С того самого времени городовой больше не боялся захлебнуться, пил аж в два горла. Время шло, и он уже забыл про мост и про водяного, жизнь шла размеренная и предсказуемо сытая. Так и прошел почти год. Наступила весна и спокойной жизни пришел конец. Едет царь. Царь едет. Шум, переполох, все должно быть готово к его приезду. Мостовые вымощены, дома покрашены, люд должен быть сыт и радостен. Можно и не сыт люд, но радостен и благостен. Царь должен быть доволен. Все должны суетиться и все крутиться. Все были напряжены, но одно расслабляло, царь будет проездом из Петербурга в Москву и дела ему нет до маленького уездного города. И вот приехал царь. Все как положено его встречали, с оркестром, цветами и встречей на полусогнутых, а также всю свиту чуть ли не облизывали.
Всё, все грузятся по очереди на паром, не большой, неказистый, но какой есть. И слава богу, что есть.
Городовой и так не часто вспоминал про водяного, а тут от такого события вообще память потерял. Только суета и маята.

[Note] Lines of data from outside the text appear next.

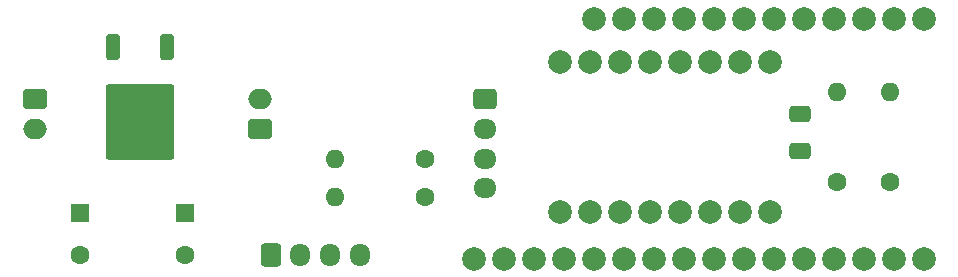
<source format=gbr>
%TF.GenerationSoftware,KiCad,Pcbnew,9.0.0*%
%TF.CreationDate,2025-04-27T17:03:47-05:00*%
%TF.ProjectId,WWCROSS,57617463-6820-4576-996e-6465722e6b69,rev?*%
%TF.SameCoordinates,Original*%
%TF.FileFunction,Soldermask,Bot*%
%TF.FilePolarity,Negative*%
%FSLAX46Y46*%
G04 Gerber Fmt 4.6, Leading zero omitted, Abs format (unit mm)*
G04 Created by KiCad (PCBNEW 9.0.0) date 2025-04-27 17:03:47*
%MOMM*%
%LPD*%
G01*
G04 APERTURE LIST*
G04 Aperture macros list*
%AMRoundRect*
0 Rectangle with rounded corners*
0 $1 Rounding radius*
0 $2 $3 $4 $5 $6 $7 $8 $9 X,Y pos of 4 corners*
0 Add a 4 corners polygon primitive as box body*
4,1,4,$2,$3,$4,$5,$6,$7,$8,$9,$2,$3,0*
0 Add four circle primitives for the rounded corners*
1,1,$1+$1,$2,$3*
1,1,$1+$1,$4,$5*
1,1,$1+$1,$6,$7*
1,1,$1+$1,$8,$9*
0 Add four rect primitives between the rounded corners*
20,1,$1+$1,$2,$3,$4,$5,0*
20,1,$1+$1,$4,$5,$6,$7,0*
20,1,$1+$1,$6,$7,$8,$9,0*
20,1,$1+$1,$8,$9,$2,$3,0*%
G04 Aperture macros list end*
%ADD10C,2.000000*%
%ADD11C,1.600000*%
%ADD12O,1.600000X1.600000*%
%ADD13R,1.600000X1.600000*%
%ADD14RoundRect,0.250000X-0.350000X0.850000X-0.350000X-0.850000X0.350000X-0.850000X0.350000X0.850000X0*%
%ADD15RoundRect,0.249997X-2.650003X2.950003X-2.650003X-2.950003X2.650003X-2.950003X2.650003X2.950003X0*%
%ADD16RoundRect,0.250000X-0.750000X0.600000X-0.750000X-0.600000X0.750000X-0.600000X0.750000X0.600000X0*%
%ADD17O,2.000000X1.700000*%
%ADD18RoundRect,0.250000X-0.600000X-0.725000X0.600000X-0.725000X0.600000X0.725000X-0.600000X0.725000X0*%
%ADD19O,1.700000X1.950000*%
%ADD20RoundRect,0.250000X0.750000X-0.600000X0.750000X0.600000X-0.750000X0.600000X-0.750000X-0.600000X0*%
%ADD21RoundRect,0.250000X0.650000X-0.412500X0.650000X0.412500X-0.650000X0.412500X-0.650000X-0.412500X0*%
%ADD22RoundRect,0.250000X-0.725000X0.600000X-0.725000X-0.600000X0.725000X-0.600000X0.725000X0.600000X0*%
%ADD23O,1.950000X1.700000*%
G04 APERTURE END LIST*
D10*
%TO.C,U3*%
X154940000Y-66675000D03*
X157480000Y-66675000D03*
X160020000Y-66675000D03*
X162560000Y-66675000D03*
X165100000Y-66675000D03*
X167640000Y-66675000D03*
X170180000Y-66675000D03*
X172720000Y-66675000D03*
X172720000Y-79375000D03*
X170180000Y-79375000D03*
X167640000Y-79375000D03*
X165100000Y-79375000D03*
X162560000Y-79375000D03*
X160020000Y-79375000D03*
X157480000Y-79375000D03*
X154940000Y-79375000D03*
%TD*%
D11*
%TO.C,R4*%
X182880000Y-76835000D03*
D12*
X182880000Y-69215000D03*
%TD*%
D11*
%TO.C,R3*%
X178435000Y-76835000D03*
D12*
X178435000Y-69215000D03*
%TD*%
D11*
%TO.C,R2*%
X143510000Y-74930000D03*
D12*
X135890000Y-74930000D03*
%TD*%
D11*
%TO.C,R1*%
X143510000Y-78105000D03*
D12*
X135890000Y-78105000D03*
%TD*%
D13*
%TO.C,C2*%
X123190000Y-79500000D03*
D11*
X123190000Y-83000000D03*
%TD*%
D14*
%TO.C,U1*%
X117100000Y-65445000D03*
D15*
X119380000Y-71745000D03*
D14*
X121660000Y-65445000D03*
%TD*%
D16*
%TO.C,J1*%
X110490000Y-69850000D03*
D17*
X110490000Y-72350000D03*
%TD*%
D10*
%TO.C,U2*%
X147655000Y-83320000D03*
X150195000Y-83320000D03*
X152735000Y-83320000D03*
X155275000Y-83320000D03*
X157815000Y-83320000D03*
X160355000Y-83320000D03*
X162895000Y-83320000D03*
X165435000Y-83320000D03*
X167975000Y-83320000D03*
X170515000Y-83320000D03*
X173055000Y-83320000D03*
X175595000Y-83320000D03*
X178135000Y-83320000D03*
X180675000Y-83320000D03*
X183215000Y-83320000D03*
X185755000Y-83320000D03*
X185755000Y-63000000D03*
X183215000Y-63000000D03*
X180675000Y-63000000D03*
X178135000Y-63000000D03*
X175595000Y-63000000D03*
X173055000Y-63000000D03*
X170515000Y-63000000D03*
X167975000Y-63000000D03*
X165435000Y-63000000D03*
X162895000Y-63000000D03*
X160355000Y-63000000D03*
X157815000Y-63000000D03*
%TD*%
D13*
%TO.C,C1*%
X114300000Y-79500000D03*
D11*
X114300000Y-83000000D03*
%TD*%
D18*
%TO.C,J2*%
X130500000Y-83000000D03*
D19*
X133000000Y-83000000D03*
X135500000Y-83000000D03*
X138000000Y-83000000D03*
%TD*%
D20*
%TO.C,J3*%
X129540000Y-72350000D03*
D17*
X129540000Y-69850000D03*
%TD*%
D21*
%TO.C,C3*%
X175260000Y-74245000D03*
X175260000Y-71120000D03*
%TD*%
D22*
%TO.C,J4*%
X148590000Y-69850000D03*
D23*
X148590000Y-72350000D03*
X148590000Y-74850000D03*
X148590000Y-77350000D03*
%TD*%
M02*

</source>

Вот очередь дошла и до царевой кареты и сам своей персоной грузится с ближними. Все хорошо. Паром отчалил, часть свиты ждет на противоположном берегу, а часть ждет, когда уже придет их очередь переправляться.
Батюшки Светы, на среди реки паром накренился и ненадежно закреплённая карета покатилась в воду.
- Держите карету.
- Царя держите. - все закудахтали.
А карета свесила колесо в воду и никуда не собиралась больше ехать. Царь лично пошел посмотреть на это. А на оси колеса, что в воде висит сумочка княгини, почти макается в воду на волнах. Сам решил снять, показать свое джентльменство и благорасположение. Нагнулся только к воде за сумочкой, да как из воды рука его схватит за усы и ниже к воде тянет. Уже почти воду хлебает царь и крикнуть не может, ком в горле. А из воды рожа кажет, смотри и слушай. Царь рад бы кричать, а не может.
- Царь не кричи, захлебнёшься. Тут такое дело, я водяной и дело к тебе есть.  Мост городу нужен, людей много топнет, а парок как видишь не надежен. Дай слово свое царское, что мост построишь. У города казна пуста, а тут траты такие, помоги будь добр. Как царь царя прошу. А то неровен час встретимся, и ты от радости еще захлебнешься. А слово царское крепче камня.
- Даю слово царское, не губи.
- В мыслях не было. Кто ж тогда мост построит? Ладно, прощай, еже дли слово держишь. - и ушел под воду на этих словах.
Царь еще какое-то время постоял на корточках, глазами полопал, опомнился и сумочку достал. Выпрямился во весь фронт, пожал плечами, - Пора завязывать с хересом. Окинул взором местность и подумалось, а все-таки нужен здесь мост, да и не какой ни будь, а наикрасивейший, город то вон какой красивый. Да и паром что-то не внушает доверие.
- Господа, знаете, вот что мне сейчас подумалось, а не построить ли на здесь мост. Даже два моста, до островка и с островка на другой берег.
- О ваше Величество, вы как всегда мудры.
- Ваше Величество, а это мысль.
- Решено, приедем в Москву, дам поручение.
Царь со всей своей свитой перебрался через реку и счастливо отбыл.
Мост уже через год начали строить. Сдержал, стало быть, царь свое слово, не просто видать дал его водяному, а высек из камня.
А что стало с Иваном и Глафирой? Так все хорошо. Он, когда ее в баню то унес, да так в ней они на неделю и заперлись. Очень сильно они соскучились друг по дружке. Многое хотелось рассказать и обсудить. Говорили, любили не могли налюбоваться, да так что у нее чешуя с хвоста вся слезла, а под нею ноги стройные и бедра круглые. К концу недели последние чешуйки опали. Зашли они тогда вместе в дом свой, детям и родственникам показаться. Счастья не было предела, все радовались и дети, и родители, и братья с сестрами и даже соседи... Гуляние устроили, да такое, что потом вповалку спали. Но о том где столько времени была никому не рассказывали. Сказали токмо, что муж спас и вызволил, а от куда и кого народ сам додумывал.